Dramatic pictures but there is no mention I noticed which describes the period of exposure. Are you implying these pictures reflect the process I described or are they the result of a prolonged "submerged" exposure?


----------



## MetalFinisher (May 14, 2010)

Exposure was un-agitated 15 minutes followed by 12 hours un-agitated. The most noticeable effect was in the first 15 minutes. While it is unlikely that you would wipe or be able to contact an in-situ boat part for 15 minutes. Make no mistake the passive layer is being removed and your just rolling the dice for future corrosion and part failure.


----------



## k1vsk (Jul 16, 2001)

That type exposure, as you describe, to produce those results is vastly different from simply and judiciously removing rust stains and flushing the residue with water but I can certainly agree that any prolonged exposure of ANY metal to acid can be detrimental.


----------



## L124C (Oct 4, 2007)

Since I didn't even know SS had a "passive chromium oxide layer", think I'm going to listen to the Metalfinisher!


----------



## Maine Sail (Jan 6, 2003)

L124C said:


> Since I didn't even know SS had a "passive chromium oxide layer", think I'm going to listen to the Metalfinisher!

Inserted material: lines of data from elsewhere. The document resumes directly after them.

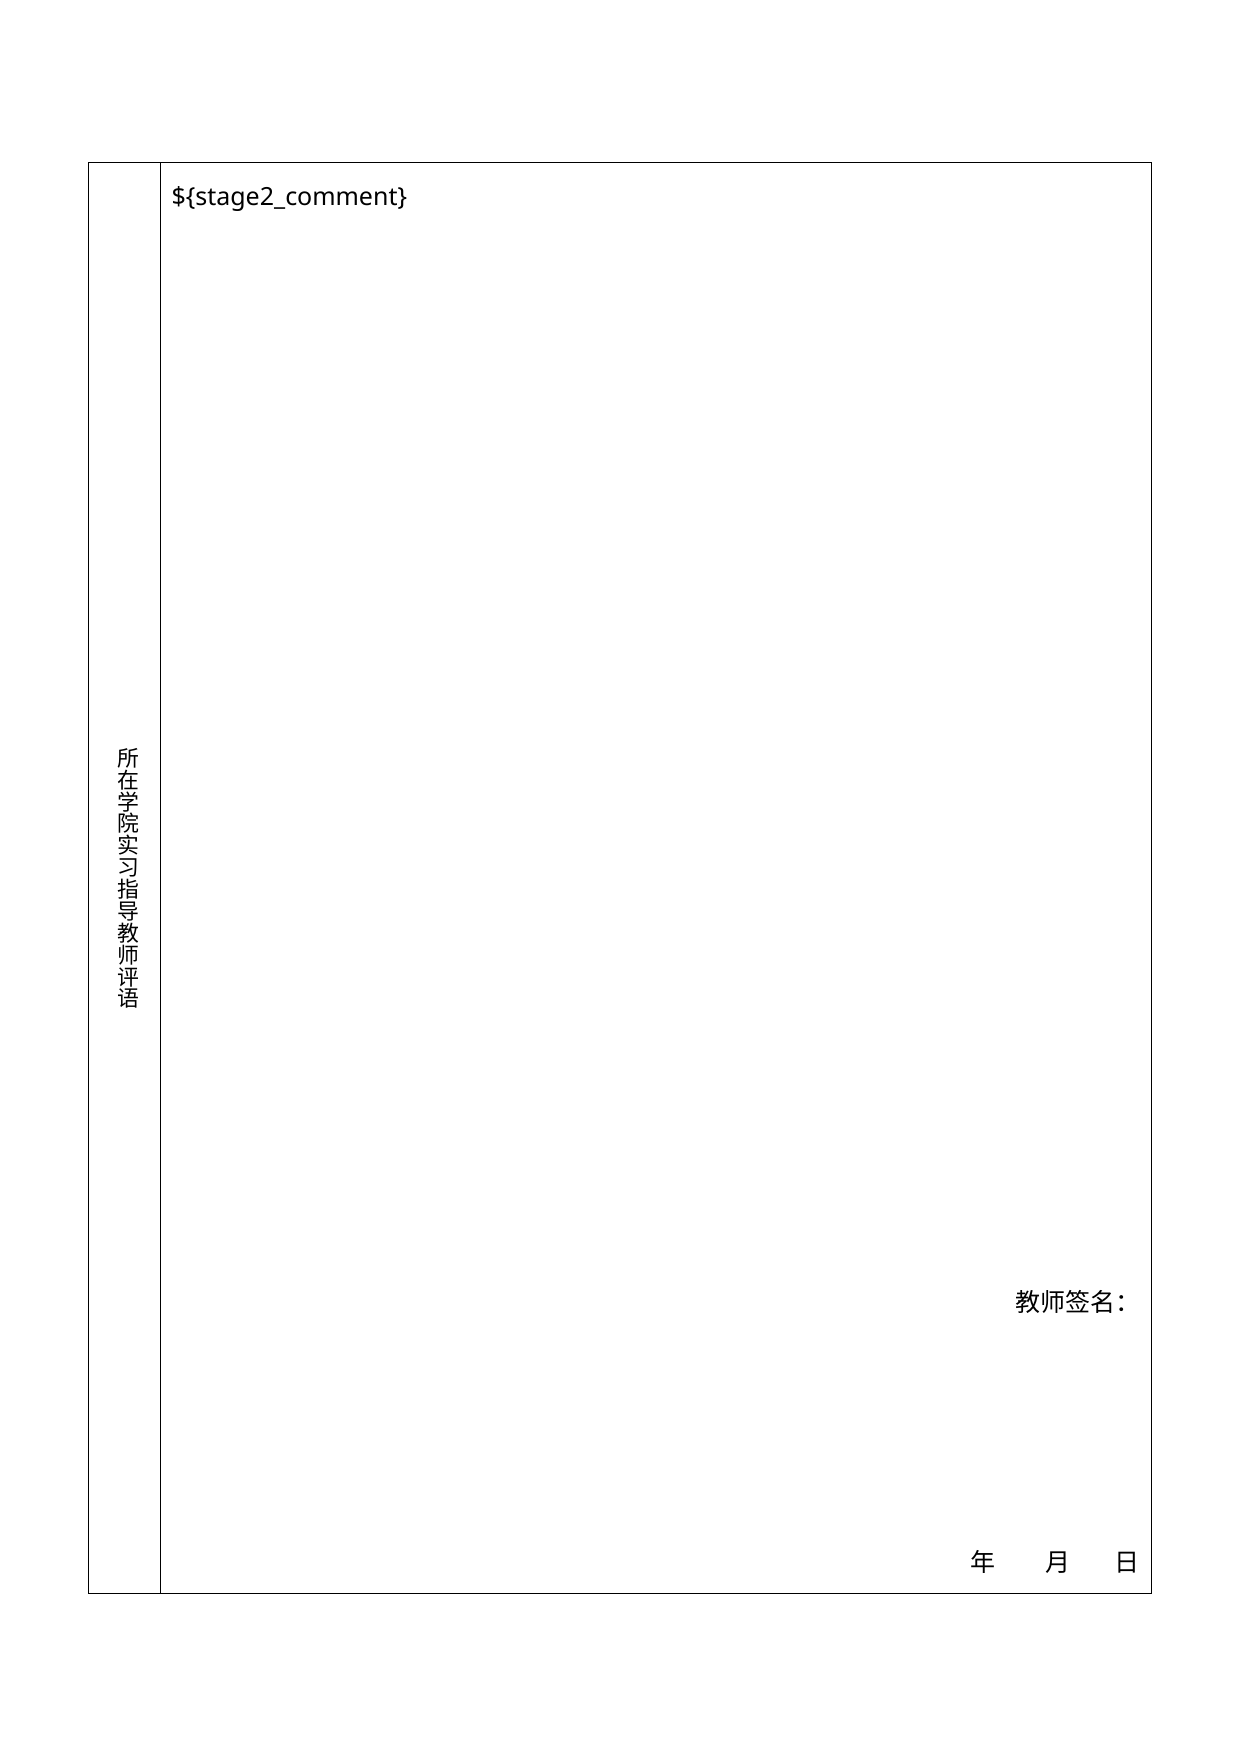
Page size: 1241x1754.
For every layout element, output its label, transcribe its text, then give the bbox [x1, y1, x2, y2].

table_header ${stage2_comment} 教师签名： 年 月 日 [161, 163, 1151, 1593]
table_header 所在学院实习指导教师评语 [89, 163, 160, 1593]
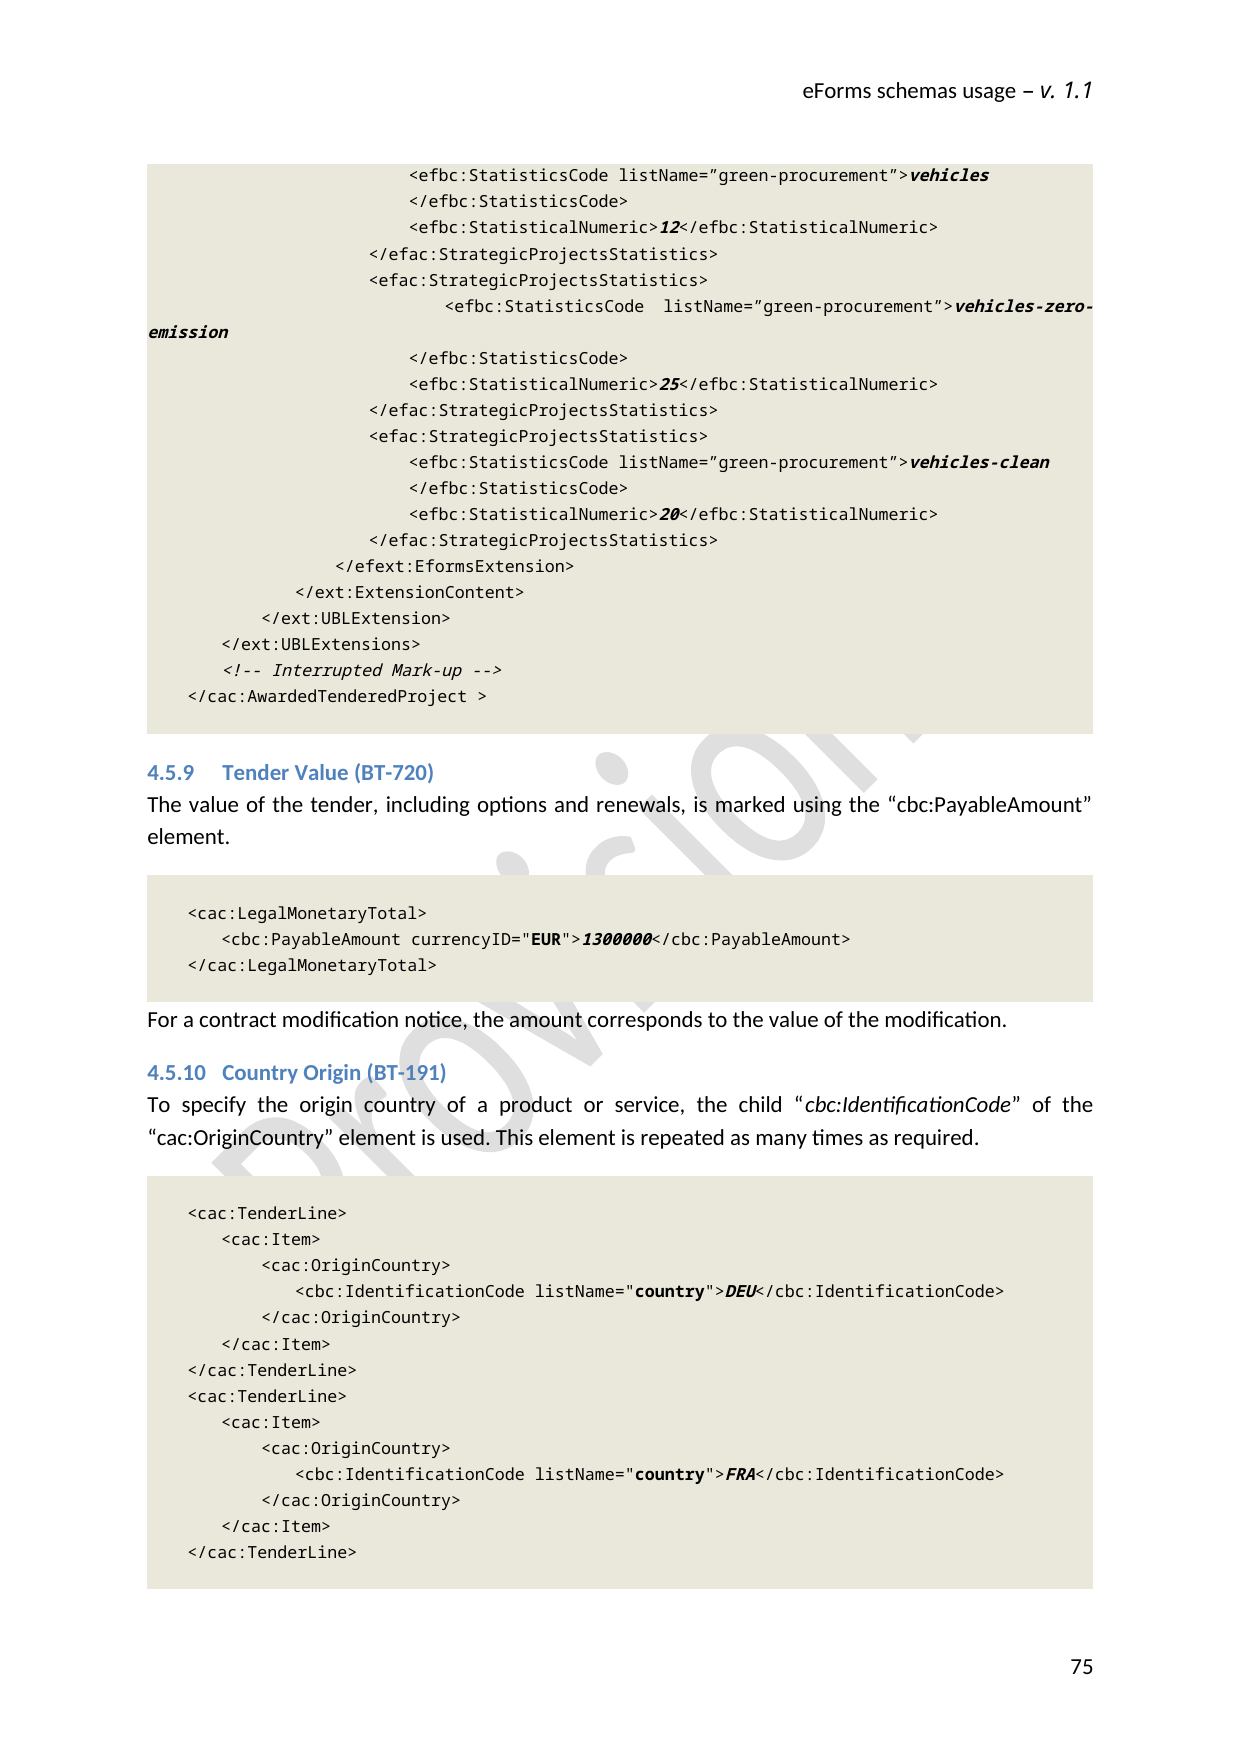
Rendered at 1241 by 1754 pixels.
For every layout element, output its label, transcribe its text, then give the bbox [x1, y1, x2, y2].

Spotless Stainless works wonders!! It is citric based so falls into the _passivating_/safe for SS category not the _damaging_/unsafe for SS category when it comes to acids. Nitric and Citric are the two acids that can physically passivate or repassivate SS. You can't easily get nitric.....

No other acids should be used on SS other than Citric or Nitric, unless you want to risk permanent damage.

Muriatic/Hydrochloric, Oxalic etc. should NOT be used on SS.. MetalFinisher is spot on about this.....


----------



## copacabana (Oct 1, 2007)

What about phosphoric acid?


----------



## Brent Swain (Jan 16, 2012)

Muriatic acid removes rust from fibreglass instantly. Then splash water on immediately, to avoid staining.


----------



## rhr1956 (Dec 18, 2010)

I tried to clean up o length of chain by soaking in diluted muriatic acid. It turned the galvanized chain black in about 2 minutes. I worked for an hour trying to get the black off using soap and hot water and a scrub brush. Finally throug the chain in the trash and got a new one.


----------